[Collected data]
***

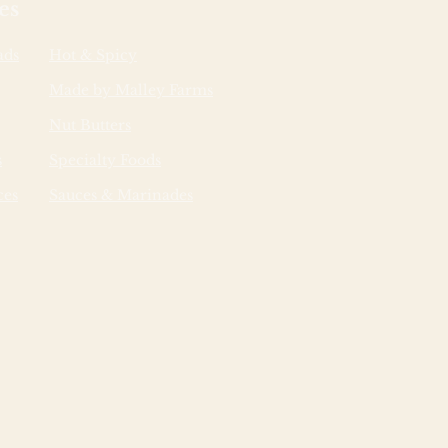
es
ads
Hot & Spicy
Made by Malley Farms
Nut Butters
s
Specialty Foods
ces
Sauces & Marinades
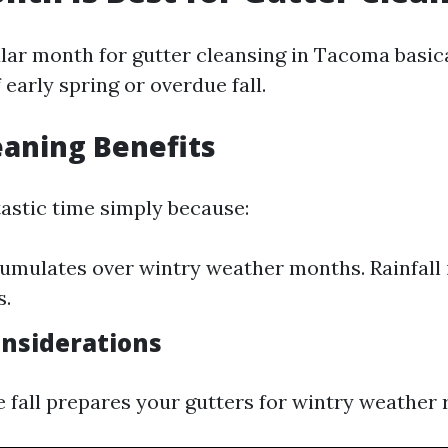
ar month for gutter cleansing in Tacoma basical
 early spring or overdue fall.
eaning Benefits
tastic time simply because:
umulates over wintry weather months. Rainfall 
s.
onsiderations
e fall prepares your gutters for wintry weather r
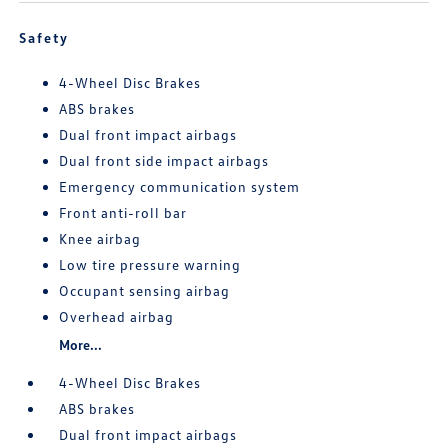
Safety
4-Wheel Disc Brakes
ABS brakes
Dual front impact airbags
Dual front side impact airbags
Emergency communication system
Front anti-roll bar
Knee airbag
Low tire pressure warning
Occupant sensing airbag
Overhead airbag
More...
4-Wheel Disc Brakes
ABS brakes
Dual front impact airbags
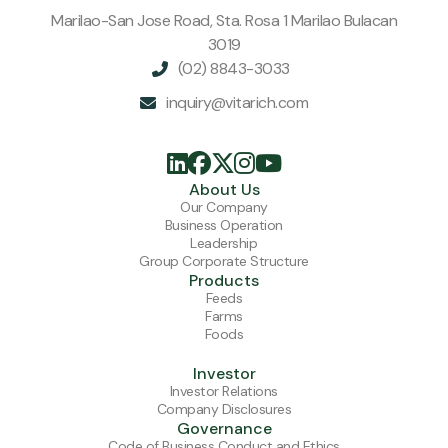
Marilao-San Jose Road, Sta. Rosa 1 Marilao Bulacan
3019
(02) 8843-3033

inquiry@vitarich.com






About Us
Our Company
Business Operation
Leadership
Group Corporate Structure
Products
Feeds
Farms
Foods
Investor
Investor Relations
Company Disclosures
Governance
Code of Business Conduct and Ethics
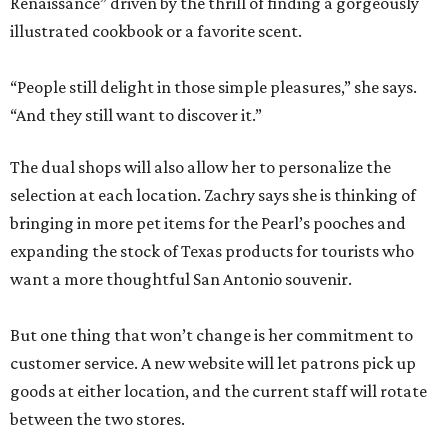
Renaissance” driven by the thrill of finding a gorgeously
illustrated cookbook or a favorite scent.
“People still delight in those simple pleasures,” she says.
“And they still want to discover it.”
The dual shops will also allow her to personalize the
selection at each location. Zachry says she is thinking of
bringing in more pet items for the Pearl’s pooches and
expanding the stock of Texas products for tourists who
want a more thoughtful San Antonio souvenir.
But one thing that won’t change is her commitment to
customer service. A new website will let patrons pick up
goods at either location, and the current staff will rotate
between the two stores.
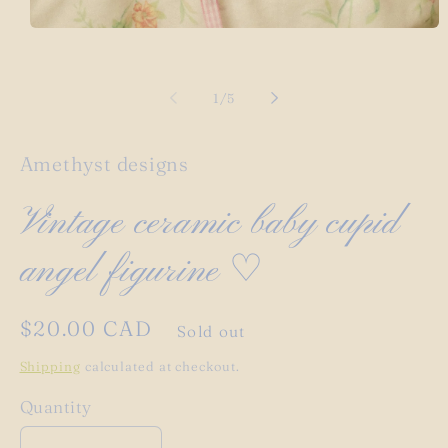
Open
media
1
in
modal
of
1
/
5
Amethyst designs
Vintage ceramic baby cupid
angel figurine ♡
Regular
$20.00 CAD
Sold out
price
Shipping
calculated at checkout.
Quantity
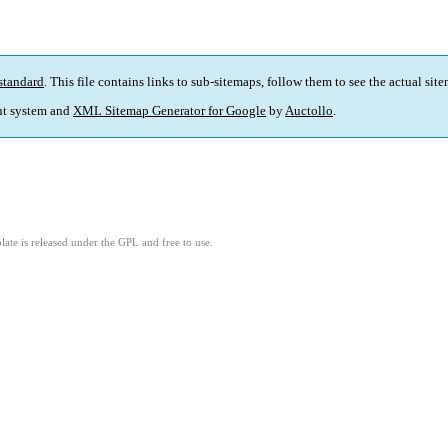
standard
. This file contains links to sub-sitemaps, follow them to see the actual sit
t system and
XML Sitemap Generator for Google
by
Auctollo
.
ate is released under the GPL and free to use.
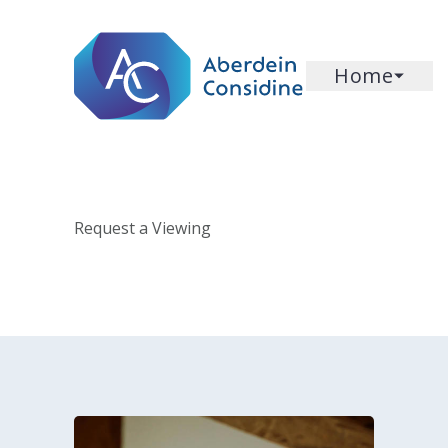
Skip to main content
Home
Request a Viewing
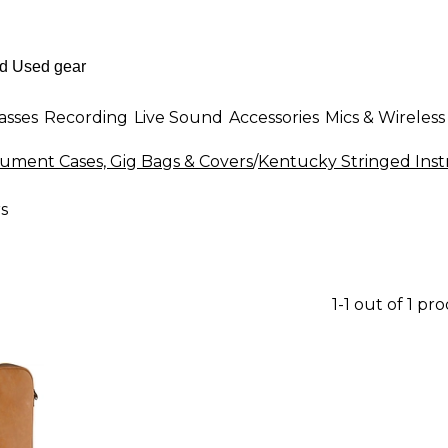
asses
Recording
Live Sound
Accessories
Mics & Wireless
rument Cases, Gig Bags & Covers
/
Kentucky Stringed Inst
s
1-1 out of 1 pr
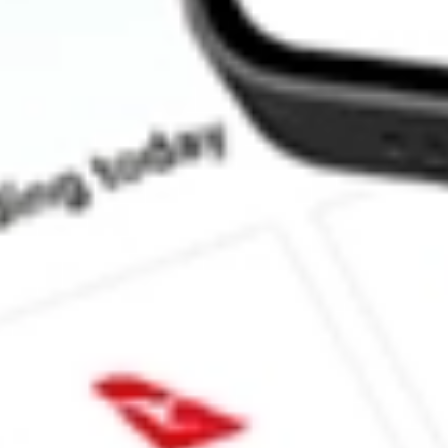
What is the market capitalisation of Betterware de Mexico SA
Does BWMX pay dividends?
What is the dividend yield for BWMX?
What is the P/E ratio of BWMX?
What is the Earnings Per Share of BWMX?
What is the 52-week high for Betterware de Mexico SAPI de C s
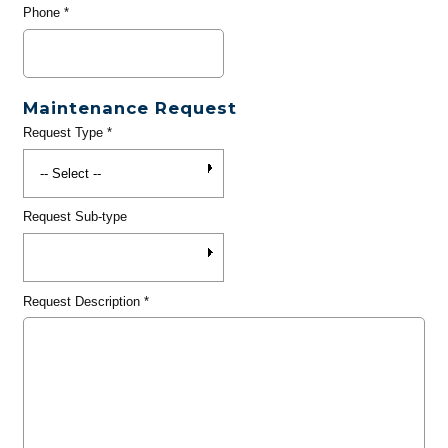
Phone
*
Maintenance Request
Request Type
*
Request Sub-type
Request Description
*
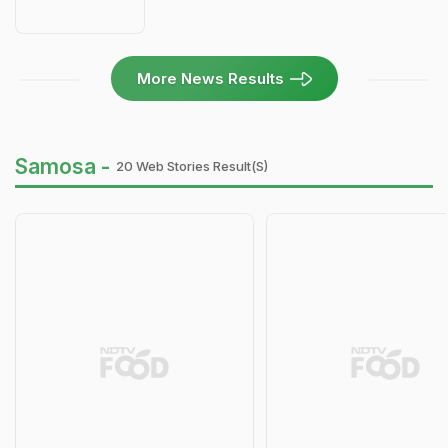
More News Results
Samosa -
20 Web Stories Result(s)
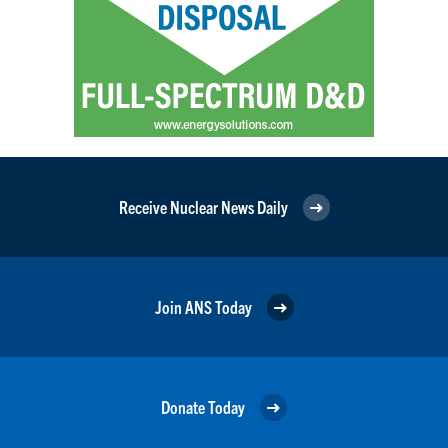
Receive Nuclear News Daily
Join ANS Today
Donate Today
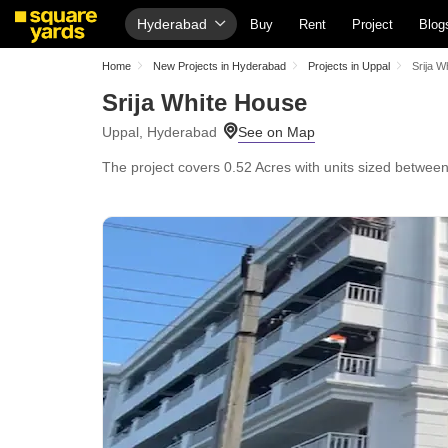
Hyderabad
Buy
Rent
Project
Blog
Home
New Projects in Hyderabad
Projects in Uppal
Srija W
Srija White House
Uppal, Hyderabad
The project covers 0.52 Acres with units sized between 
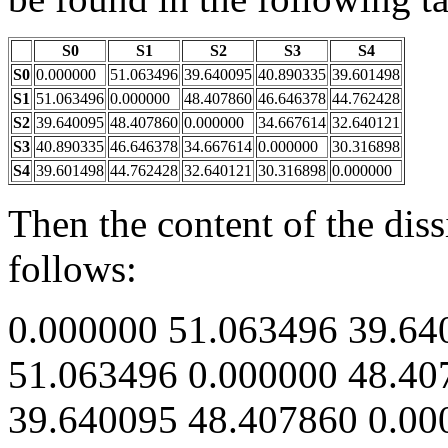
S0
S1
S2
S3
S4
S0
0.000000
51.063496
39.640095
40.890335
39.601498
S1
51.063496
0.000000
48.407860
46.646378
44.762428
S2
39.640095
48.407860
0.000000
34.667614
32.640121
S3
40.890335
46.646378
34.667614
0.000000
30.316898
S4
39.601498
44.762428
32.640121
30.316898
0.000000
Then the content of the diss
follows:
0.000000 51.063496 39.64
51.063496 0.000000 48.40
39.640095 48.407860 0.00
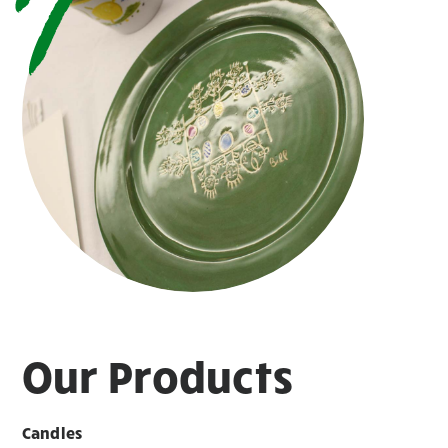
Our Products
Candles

***

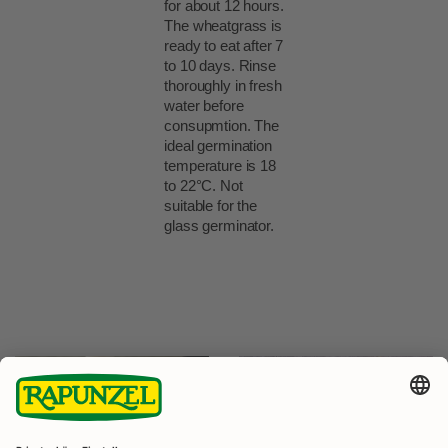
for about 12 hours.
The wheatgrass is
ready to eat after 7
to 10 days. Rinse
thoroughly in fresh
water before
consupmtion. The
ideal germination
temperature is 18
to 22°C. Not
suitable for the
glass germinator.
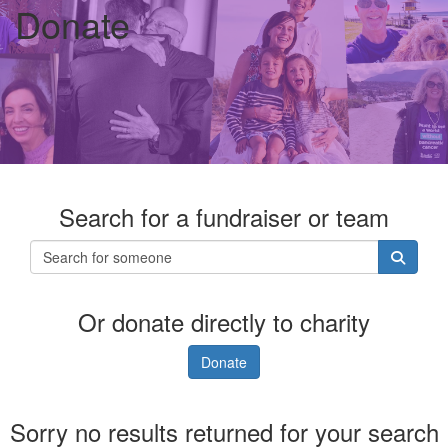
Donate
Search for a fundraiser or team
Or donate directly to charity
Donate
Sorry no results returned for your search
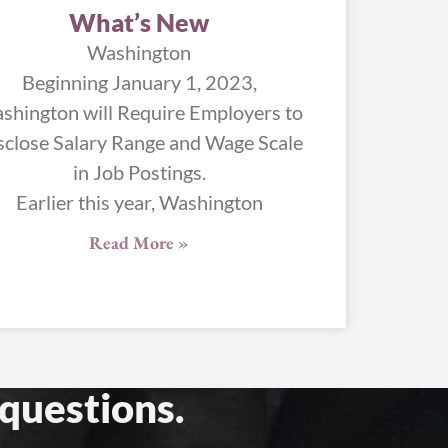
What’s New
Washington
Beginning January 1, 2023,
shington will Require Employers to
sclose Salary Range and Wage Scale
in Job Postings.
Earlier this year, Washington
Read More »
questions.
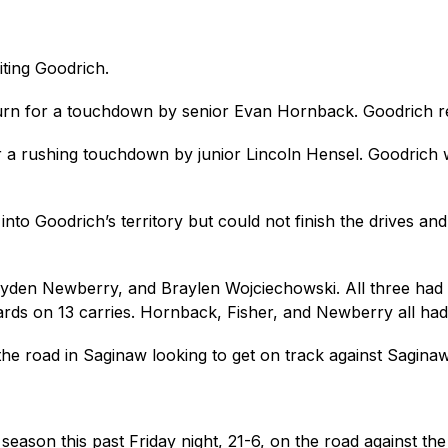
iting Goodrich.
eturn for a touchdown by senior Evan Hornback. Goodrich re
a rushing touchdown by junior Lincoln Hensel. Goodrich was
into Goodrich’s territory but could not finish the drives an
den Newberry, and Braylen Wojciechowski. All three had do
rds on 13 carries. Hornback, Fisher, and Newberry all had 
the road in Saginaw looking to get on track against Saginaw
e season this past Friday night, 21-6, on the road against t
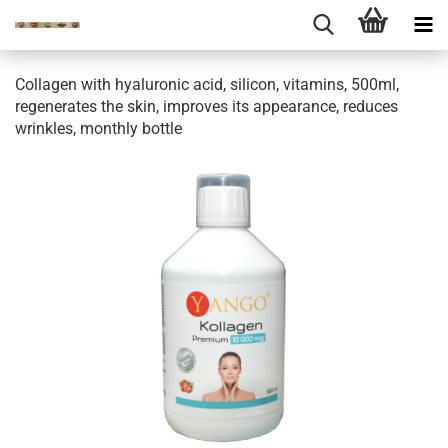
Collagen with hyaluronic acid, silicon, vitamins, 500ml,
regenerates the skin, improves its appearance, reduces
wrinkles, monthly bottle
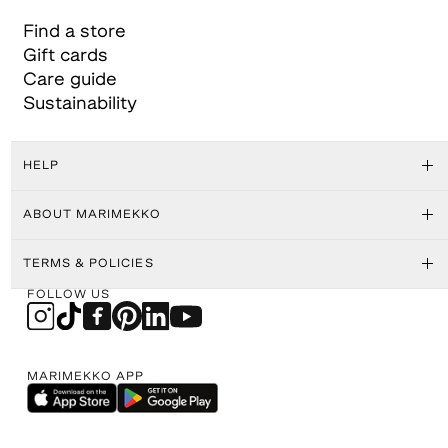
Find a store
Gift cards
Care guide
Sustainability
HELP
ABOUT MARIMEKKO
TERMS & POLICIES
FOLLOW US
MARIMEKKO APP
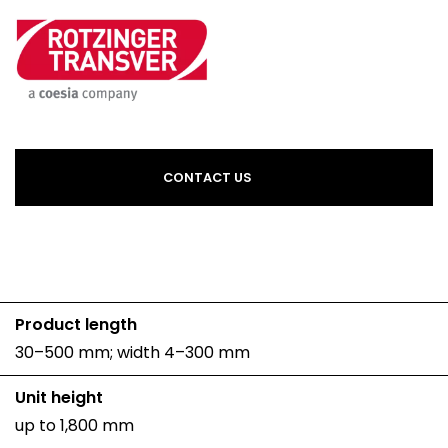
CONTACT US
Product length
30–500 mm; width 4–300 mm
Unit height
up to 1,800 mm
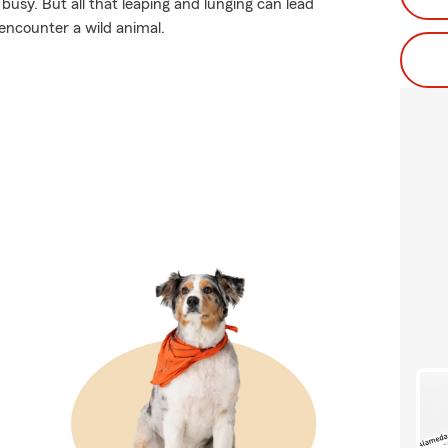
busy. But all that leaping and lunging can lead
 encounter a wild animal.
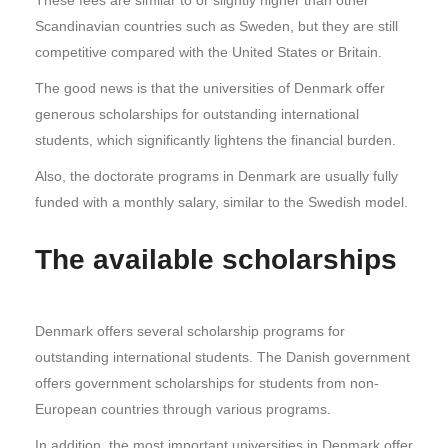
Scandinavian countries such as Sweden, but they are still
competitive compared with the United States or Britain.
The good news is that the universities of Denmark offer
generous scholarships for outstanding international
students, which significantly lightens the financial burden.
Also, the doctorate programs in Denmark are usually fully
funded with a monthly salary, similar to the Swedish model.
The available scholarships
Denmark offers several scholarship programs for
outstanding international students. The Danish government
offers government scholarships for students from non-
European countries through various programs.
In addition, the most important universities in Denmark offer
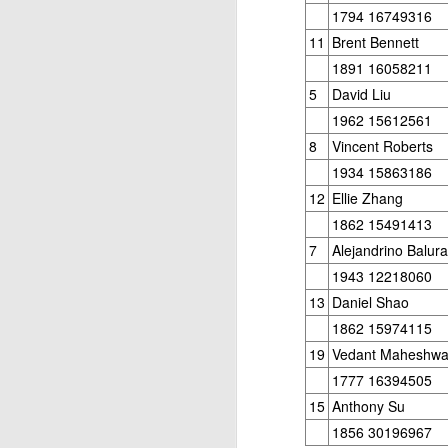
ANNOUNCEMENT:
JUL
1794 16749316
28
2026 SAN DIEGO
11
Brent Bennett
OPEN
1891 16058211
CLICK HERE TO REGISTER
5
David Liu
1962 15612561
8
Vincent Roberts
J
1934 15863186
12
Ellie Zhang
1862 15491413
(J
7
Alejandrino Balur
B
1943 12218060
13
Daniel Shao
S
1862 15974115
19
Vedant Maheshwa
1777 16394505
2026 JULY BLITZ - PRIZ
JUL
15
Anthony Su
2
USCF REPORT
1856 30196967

***

§ **Aim of the exercise**
Locate every line of the material above that contains the string "Goodrich", and copy each of those lines. Treat the match as case-sensitive.

§ **Exercise output**
iting Goodrich.
eturn for a touchdown by senior Evan Hornback. Goodrich re
a rushing touchdown by junior Lincoln Hensel. Goodrich was
into Goodrich’s territory but could not finish the drives an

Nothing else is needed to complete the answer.